Routinely, politicians and pundits make grand statements about the unfailing correctness of certain of our nation’s foreign entanglements. If one were ignorant of history, he might be able to take it seriously when men like Rumsfeld and Bush refer to our successes in Afghanistan, and how these successes will provide templates for similar accomplishments in Iraq.
Enough has been written about the Afghan quagmire to establish that the US record in the resolution of that situation is one of, at best, mixed success. So why are we supposed to take seriously assurances that the US government can “control” Iraq in any meaningful way? A telling occurrence on cable news recently was when a newscaster referred to a “peaceful” Shi’ite protest, implying that the lack of armed conflict was a positive sign. While no one who matters is willing to go on record saying that Iraqi street combat is a positive thing, one might find it troubling if he supported the US role in Iraq to note that peace only came to the situation when US troops withdrew. In the case discussed above, the troops turned their vehicles around and left the locals to their own devices.
Indeed, it’s telling that most “global security” situations are resolved when the US decides to mind its own business. What’s been going down in Somalia lately? I’ve been waiting for some word from Brit Hume, but so far nothing. Likewise, the nuclear threats posed by India and Pakistan both potential enemies of the US at least on par with Canada don’t get much play from Lou Dobbs. There’s no reason to mention such matters, as they would detract from our battle with that faceless, stateless monolith that has conspired, since the days of Woodrow Wilson, to take away our freedoms.

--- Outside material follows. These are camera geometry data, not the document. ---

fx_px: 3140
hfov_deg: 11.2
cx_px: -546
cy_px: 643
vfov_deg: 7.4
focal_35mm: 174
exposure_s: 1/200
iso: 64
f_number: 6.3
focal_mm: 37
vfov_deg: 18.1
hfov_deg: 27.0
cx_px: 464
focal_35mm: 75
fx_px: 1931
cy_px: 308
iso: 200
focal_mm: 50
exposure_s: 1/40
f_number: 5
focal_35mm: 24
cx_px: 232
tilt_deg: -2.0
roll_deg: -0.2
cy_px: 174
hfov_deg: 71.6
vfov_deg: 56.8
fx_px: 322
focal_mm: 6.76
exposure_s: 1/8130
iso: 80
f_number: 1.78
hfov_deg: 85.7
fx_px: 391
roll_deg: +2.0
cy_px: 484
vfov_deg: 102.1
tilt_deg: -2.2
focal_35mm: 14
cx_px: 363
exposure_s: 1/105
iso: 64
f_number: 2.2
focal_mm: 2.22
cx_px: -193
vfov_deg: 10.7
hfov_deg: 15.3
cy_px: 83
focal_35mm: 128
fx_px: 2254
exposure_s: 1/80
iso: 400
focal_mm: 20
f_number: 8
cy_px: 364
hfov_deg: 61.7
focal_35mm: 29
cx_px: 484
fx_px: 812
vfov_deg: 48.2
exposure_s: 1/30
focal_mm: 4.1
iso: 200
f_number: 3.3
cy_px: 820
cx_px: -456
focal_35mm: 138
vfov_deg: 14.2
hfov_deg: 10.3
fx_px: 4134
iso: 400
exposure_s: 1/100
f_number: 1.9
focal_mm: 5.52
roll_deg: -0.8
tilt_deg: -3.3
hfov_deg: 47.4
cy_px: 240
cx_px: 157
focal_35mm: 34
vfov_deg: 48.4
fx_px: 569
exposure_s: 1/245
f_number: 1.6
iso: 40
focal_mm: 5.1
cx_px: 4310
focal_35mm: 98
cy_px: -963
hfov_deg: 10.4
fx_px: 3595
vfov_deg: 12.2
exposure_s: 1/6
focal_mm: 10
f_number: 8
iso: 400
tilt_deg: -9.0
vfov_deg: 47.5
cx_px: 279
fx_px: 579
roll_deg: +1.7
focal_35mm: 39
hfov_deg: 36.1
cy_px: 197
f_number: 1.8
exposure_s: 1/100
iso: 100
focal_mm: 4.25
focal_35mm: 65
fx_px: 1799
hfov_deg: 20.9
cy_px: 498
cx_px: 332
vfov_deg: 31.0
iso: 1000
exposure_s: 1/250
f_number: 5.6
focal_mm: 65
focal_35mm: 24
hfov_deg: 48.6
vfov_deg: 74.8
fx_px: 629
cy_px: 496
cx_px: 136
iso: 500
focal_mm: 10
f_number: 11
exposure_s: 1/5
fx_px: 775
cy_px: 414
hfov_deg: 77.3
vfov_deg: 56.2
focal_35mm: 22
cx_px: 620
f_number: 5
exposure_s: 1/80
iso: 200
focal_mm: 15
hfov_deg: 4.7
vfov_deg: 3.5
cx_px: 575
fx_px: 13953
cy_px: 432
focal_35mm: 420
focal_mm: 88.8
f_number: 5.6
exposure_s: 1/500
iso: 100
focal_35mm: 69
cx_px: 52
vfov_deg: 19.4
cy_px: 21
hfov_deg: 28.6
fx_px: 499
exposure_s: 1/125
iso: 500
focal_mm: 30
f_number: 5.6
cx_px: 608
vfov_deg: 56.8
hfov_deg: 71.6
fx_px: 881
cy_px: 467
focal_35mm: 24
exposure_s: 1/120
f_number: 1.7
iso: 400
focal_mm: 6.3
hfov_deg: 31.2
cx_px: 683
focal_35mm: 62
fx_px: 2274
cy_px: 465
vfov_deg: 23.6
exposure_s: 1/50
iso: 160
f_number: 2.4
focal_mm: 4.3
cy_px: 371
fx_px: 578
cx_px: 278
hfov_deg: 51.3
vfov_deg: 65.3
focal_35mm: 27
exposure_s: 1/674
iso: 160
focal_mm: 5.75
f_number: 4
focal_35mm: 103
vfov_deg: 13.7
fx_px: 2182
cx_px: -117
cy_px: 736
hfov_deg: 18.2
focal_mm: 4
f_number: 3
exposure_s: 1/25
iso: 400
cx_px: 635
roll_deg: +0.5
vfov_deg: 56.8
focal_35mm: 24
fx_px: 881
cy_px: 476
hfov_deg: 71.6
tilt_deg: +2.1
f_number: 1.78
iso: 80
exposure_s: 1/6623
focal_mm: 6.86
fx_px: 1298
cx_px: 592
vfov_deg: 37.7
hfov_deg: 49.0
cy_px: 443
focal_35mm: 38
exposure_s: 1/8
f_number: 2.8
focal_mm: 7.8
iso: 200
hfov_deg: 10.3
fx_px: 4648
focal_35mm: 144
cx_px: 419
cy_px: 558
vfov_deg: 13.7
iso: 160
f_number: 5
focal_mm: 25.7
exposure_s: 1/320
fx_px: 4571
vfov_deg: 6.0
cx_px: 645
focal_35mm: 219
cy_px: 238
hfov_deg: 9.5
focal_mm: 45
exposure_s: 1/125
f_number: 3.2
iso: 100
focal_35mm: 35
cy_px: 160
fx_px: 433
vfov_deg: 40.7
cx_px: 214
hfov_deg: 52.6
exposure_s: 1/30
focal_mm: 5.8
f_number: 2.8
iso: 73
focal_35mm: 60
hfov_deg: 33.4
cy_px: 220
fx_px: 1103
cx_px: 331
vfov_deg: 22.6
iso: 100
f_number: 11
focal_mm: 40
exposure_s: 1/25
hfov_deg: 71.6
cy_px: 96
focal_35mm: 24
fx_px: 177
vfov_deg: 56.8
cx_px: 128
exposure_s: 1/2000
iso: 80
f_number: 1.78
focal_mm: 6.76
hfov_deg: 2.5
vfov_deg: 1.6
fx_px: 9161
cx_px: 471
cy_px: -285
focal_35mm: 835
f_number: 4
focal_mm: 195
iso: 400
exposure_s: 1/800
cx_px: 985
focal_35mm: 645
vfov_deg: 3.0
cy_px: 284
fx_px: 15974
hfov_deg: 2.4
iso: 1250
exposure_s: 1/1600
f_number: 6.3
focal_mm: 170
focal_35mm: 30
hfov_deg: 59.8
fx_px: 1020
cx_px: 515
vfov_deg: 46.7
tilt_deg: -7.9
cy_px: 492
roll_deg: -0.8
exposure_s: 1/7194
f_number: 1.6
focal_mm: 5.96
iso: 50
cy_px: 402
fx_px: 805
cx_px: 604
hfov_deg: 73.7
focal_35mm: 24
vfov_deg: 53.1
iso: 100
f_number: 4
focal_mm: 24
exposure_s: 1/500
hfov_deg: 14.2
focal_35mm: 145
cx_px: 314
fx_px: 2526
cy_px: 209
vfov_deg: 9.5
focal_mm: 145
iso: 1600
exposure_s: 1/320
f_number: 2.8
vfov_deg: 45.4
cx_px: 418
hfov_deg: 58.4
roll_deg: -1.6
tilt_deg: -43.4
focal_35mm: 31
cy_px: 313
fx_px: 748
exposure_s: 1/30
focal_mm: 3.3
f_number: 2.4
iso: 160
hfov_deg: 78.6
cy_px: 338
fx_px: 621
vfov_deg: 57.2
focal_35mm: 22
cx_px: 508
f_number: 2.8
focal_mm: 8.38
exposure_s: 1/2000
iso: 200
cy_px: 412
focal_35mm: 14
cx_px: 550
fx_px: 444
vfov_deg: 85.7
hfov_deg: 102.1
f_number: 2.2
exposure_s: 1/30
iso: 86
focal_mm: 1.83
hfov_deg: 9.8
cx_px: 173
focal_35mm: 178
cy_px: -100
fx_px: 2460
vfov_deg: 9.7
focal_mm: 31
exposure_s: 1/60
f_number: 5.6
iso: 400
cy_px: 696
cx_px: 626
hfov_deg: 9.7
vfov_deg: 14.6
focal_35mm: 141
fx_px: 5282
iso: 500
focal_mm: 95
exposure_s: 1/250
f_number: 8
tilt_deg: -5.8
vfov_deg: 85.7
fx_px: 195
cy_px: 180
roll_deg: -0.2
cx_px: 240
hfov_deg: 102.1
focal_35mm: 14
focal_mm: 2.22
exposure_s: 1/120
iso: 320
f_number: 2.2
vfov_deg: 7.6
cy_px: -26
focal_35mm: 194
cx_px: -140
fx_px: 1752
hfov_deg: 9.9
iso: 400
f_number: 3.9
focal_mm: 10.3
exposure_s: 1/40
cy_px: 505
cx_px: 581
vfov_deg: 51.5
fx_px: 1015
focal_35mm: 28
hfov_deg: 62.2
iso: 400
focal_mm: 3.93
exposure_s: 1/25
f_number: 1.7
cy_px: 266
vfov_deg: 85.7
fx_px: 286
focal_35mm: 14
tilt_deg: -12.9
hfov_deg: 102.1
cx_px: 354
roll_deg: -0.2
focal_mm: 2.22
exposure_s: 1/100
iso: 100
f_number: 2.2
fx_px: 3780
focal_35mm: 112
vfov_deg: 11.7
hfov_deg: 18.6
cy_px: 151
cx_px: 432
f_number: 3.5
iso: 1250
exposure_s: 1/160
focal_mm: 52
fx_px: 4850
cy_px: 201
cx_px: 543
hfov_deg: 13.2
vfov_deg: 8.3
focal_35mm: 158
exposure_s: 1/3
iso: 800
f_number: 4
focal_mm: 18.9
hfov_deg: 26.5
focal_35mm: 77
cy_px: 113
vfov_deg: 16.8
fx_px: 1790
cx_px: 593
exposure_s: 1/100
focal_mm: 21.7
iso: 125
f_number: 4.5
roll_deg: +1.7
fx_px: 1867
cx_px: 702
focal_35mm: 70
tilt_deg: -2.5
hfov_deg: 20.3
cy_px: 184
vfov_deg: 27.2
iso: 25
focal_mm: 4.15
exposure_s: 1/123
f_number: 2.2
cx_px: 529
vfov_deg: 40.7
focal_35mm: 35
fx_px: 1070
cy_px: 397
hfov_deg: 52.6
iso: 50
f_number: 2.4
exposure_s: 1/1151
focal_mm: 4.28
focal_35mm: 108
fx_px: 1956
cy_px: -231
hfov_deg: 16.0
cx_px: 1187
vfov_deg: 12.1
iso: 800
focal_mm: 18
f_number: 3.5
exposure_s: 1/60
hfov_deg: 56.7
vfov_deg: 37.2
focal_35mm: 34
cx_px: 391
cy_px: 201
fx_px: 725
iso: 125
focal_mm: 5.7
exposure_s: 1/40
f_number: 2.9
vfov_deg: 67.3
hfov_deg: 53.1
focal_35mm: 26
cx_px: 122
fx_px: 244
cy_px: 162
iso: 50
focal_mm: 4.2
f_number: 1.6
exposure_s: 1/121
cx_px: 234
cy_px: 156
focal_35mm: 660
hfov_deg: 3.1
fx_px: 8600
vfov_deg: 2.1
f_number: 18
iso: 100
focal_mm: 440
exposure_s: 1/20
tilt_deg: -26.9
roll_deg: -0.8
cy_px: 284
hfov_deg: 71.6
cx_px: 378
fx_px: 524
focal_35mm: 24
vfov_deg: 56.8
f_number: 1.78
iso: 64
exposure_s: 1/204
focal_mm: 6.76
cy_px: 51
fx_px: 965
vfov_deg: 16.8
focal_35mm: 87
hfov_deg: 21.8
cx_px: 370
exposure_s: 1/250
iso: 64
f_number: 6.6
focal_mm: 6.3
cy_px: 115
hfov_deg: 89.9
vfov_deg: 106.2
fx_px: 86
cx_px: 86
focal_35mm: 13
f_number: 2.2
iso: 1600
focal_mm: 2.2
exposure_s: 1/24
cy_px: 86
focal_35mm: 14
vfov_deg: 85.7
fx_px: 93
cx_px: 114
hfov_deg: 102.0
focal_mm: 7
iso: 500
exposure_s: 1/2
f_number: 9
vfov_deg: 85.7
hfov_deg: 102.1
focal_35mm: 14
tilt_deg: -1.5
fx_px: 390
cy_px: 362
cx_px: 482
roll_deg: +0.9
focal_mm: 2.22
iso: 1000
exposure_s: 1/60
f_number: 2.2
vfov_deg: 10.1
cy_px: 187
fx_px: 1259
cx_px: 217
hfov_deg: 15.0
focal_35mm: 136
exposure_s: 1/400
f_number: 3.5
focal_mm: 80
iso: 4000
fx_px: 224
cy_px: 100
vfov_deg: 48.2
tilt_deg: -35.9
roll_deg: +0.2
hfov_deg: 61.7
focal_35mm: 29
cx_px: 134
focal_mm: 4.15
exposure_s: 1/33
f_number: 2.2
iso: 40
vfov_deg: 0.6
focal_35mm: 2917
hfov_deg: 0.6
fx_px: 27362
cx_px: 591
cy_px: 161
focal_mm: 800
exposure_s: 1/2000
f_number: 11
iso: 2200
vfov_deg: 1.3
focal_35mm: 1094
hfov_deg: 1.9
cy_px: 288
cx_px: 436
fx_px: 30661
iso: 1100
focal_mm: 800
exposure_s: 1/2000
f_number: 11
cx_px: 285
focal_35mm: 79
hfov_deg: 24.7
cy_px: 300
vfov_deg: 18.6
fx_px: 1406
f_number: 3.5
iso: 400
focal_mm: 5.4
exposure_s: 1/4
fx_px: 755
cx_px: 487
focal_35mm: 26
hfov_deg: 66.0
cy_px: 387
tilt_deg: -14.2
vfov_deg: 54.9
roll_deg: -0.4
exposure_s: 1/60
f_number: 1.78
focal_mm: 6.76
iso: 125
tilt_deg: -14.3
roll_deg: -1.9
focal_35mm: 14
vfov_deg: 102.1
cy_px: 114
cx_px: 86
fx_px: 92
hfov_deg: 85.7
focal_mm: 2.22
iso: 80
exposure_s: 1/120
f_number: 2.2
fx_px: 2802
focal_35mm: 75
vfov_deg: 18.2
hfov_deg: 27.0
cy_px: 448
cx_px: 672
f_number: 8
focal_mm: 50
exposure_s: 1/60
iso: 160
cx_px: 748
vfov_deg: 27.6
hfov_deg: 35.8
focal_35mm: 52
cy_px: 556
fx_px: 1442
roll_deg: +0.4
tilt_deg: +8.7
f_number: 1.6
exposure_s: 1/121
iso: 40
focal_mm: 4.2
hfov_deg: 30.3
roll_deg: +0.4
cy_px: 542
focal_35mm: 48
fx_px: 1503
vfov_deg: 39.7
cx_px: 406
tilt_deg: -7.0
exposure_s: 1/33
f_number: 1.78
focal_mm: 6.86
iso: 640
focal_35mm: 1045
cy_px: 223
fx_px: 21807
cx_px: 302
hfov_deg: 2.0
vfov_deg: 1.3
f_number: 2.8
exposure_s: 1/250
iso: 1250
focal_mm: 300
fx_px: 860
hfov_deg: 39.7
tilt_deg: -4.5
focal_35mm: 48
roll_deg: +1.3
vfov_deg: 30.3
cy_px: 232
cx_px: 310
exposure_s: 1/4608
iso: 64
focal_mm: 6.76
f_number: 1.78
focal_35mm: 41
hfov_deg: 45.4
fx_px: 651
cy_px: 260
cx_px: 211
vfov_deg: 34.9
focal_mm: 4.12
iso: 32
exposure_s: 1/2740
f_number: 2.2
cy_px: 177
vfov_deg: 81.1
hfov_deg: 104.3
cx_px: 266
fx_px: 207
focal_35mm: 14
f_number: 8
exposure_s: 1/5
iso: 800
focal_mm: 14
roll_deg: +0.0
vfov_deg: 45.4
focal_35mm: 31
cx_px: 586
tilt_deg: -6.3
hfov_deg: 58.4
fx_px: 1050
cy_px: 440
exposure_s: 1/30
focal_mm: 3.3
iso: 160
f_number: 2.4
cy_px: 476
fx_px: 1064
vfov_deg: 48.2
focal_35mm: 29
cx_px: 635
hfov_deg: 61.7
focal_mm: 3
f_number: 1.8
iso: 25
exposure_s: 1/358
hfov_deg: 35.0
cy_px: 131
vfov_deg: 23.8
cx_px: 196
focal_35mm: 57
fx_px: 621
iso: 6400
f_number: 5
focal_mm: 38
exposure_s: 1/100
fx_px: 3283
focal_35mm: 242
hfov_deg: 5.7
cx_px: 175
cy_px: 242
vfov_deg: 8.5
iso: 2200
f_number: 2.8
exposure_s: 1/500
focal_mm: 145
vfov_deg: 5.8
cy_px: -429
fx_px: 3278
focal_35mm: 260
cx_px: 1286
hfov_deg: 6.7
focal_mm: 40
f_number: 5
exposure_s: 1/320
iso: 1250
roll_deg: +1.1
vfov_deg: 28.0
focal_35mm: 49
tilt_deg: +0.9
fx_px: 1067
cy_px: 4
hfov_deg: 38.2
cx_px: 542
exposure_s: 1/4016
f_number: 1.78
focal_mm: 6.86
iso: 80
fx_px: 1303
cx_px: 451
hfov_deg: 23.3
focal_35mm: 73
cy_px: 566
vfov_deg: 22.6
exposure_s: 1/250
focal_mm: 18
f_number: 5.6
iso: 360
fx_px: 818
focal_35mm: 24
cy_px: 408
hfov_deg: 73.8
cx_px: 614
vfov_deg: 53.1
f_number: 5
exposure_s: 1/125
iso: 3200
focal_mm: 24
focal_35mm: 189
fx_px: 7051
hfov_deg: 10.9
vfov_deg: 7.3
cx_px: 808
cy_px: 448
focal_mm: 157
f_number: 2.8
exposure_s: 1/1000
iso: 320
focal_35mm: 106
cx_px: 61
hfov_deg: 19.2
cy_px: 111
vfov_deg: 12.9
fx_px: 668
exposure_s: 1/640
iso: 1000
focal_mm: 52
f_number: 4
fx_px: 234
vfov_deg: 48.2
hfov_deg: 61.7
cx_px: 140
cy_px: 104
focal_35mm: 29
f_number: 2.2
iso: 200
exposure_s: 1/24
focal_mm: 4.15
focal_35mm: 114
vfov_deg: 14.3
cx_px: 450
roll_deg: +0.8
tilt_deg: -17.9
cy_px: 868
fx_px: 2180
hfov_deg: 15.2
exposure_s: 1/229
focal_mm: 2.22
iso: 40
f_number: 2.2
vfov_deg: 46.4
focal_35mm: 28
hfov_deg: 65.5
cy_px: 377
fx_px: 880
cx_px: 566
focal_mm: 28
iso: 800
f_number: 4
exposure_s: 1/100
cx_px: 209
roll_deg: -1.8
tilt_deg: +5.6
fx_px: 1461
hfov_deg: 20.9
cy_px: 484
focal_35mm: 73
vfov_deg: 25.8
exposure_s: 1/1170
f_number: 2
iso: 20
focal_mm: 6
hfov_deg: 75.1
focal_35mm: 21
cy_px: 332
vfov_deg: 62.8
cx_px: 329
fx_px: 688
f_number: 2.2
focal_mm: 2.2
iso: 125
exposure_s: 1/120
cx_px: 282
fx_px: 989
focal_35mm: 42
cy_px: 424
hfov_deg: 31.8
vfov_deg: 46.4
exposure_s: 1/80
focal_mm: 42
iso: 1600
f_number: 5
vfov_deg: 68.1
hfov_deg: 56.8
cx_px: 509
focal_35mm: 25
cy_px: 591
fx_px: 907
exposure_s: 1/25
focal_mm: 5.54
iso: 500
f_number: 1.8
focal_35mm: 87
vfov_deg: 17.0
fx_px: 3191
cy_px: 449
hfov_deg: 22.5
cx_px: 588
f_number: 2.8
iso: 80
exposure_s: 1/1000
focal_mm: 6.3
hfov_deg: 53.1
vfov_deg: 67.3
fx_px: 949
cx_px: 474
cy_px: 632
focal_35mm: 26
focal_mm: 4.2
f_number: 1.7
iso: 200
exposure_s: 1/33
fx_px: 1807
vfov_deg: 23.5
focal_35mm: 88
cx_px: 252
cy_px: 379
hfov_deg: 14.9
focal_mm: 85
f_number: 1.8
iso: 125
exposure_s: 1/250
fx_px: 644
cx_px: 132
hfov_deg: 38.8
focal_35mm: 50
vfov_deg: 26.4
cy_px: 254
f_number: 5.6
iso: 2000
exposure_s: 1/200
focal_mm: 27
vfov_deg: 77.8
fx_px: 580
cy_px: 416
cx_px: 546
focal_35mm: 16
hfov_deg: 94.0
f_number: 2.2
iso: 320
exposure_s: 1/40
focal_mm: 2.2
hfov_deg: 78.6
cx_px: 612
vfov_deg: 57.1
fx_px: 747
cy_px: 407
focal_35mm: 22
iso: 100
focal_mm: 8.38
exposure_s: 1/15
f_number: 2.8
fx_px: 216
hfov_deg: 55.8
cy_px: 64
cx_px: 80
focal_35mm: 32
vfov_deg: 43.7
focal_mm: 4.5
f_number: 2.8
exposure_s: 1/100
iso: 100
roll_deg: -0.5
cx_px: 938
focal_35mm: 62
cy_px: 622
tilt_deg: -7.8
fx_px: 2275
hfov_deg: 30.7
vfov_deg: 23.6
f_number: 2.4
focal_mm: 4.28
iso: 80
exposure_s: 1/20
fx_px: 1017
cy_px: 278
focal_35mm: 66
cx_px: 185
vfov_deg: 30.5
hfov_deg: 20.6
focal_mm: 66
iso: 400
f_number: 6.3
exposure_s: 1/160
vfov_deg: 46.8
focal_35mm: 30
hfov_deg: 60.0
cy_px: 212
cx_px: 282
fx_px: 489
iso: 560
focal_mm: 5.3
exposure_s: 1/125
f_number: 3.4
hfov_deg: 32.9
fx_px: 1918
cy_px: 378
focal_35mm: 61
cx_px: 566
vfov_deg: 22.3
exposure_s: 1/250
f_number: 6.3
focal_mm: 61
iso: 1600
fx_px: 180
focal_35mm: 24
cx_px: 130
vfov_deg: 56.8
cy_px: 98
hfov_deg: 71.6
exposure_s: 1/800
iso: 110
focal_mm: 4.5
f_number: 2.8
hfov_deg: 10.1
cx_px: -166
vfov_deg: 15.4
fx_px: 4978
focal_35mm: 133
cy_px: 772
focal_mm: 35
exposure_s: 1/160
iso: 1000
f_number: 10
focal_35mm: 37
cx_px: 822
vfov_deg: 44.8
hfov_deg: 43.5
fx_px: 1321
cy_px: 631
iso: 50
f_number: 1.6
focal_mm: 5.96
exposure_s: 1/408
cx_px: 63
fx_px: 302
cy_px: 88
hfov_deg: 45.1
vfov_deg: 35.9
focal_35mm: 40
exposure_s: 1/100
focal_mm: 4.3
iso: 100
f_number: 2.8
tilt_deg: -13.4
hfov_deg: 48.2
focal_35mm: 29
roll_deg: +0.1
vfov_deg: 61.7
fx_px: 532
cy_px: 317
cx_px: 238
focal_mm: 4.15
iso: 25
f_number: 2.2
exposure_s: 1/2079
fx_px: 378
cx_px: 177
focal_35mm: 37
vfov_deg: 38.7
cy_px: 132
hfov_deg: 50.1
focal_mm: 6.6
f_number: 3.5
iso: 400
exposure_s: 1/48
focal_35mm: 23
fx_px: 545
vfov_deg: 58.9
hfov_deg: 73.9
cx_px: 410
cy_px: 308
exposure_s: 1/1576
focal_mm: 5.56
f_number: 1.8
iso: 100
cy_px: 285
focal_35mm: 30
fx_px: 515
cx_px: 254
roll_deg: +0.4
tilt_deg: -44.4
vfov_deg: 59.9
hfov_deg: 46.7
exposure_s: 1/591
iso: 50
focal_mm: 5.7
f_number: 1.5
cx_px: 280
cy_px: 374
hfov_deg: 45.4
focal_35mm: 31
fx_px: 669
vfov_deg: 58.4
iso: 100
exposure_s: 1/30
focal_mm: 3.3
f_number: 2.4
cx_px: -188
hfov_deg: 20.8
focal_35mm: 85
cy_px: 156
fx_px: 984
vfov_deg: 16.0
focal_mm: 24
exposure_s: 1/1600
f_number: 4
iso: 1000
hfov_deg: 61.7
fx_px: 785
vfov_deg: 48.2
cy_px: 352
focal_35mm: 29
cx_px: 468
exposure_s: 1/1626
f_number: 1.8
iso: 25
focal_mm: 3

Some called it, once upon a time, Communism. Beware the Chi Coms! Fortify your home and meager possessions against the dreaded Sandinistas! Before that, there was Nazism. No mention need be made of how US business concerns acted as enablers for certain regimes we later found it necessary to oppose. To be honest, I get bored typing that list over and over again; it just seems so dreary.
And, besides, when the US cultivates an ally, it’s for keeps. Consider the way John Wright, author of the 1969 Praeger edition of Libya for the “Books That Matter” series, closed his detailed version of that proud nation’s history.
“Most of Libyan history is the record of the doings of foreigners in Libya, and of domination from Tunisia or Egypt, Europe, or Western Asia. But things have gone well for Libya since 1943, and a country that achieved and consolidated independence and became one of the world’s main oil producers in less than two decades can no longer be dismissed as a ‘buffer state of sand." Libya is ready for more important things than in the days when, like Shakespeare’s Bohemia, it was merely a ‘desert country near the sea.'”
Gadhafi must have thought so. You remember Moammar, don’t you? Them bastards in Washington pre-empted Head of the Class to hit one of them there pre-emptive whatdayacallits, taking out one of the despot’s babies. Moammar liked Libya’s strategic position so much, apparently, that he toppled King Idris in 1969 in what CNN calls a “bloodless coup.”
The Nasserite Gadhafi, to borrow a phrase from Marge Schott regarding another of the “world’s worst leaders," was “good in the beginning, but went too far.” Wallets were flush in Libya for a while, with an estimated $9000 per capita income at one point. But by the time Reagan protected us from the Libyan menace in 1986, the per capita income was less than a fifth of that former number.
The parallels between Libya’s decline and Baathist Iraq’s fall from grace are unmistakable. Both countries were led by men the US couldn’t do business with, and both peoples suffered as a result. The lesson to be learned by leaders of “developing nations," clearly, is to let the US control all meaningful aspects of every nation’s development.
Imperialism, like the war protesters said. But what else is to be done by the current administration, locked into subsidy arrangements with the military-industrial complex, the prison-industrial complex, and agribusiness that are such bad business that controlling the world’s economy [and, by extension, its people] is the only way to make good on our unserviceable, ever-mounting debt? We are in what certain neo-cons rightly call World War IV for economic reasons, and any argument to the contrary [such as that we are “avenging 9-11”] is hokum, for show, designed to titillate the addled masses.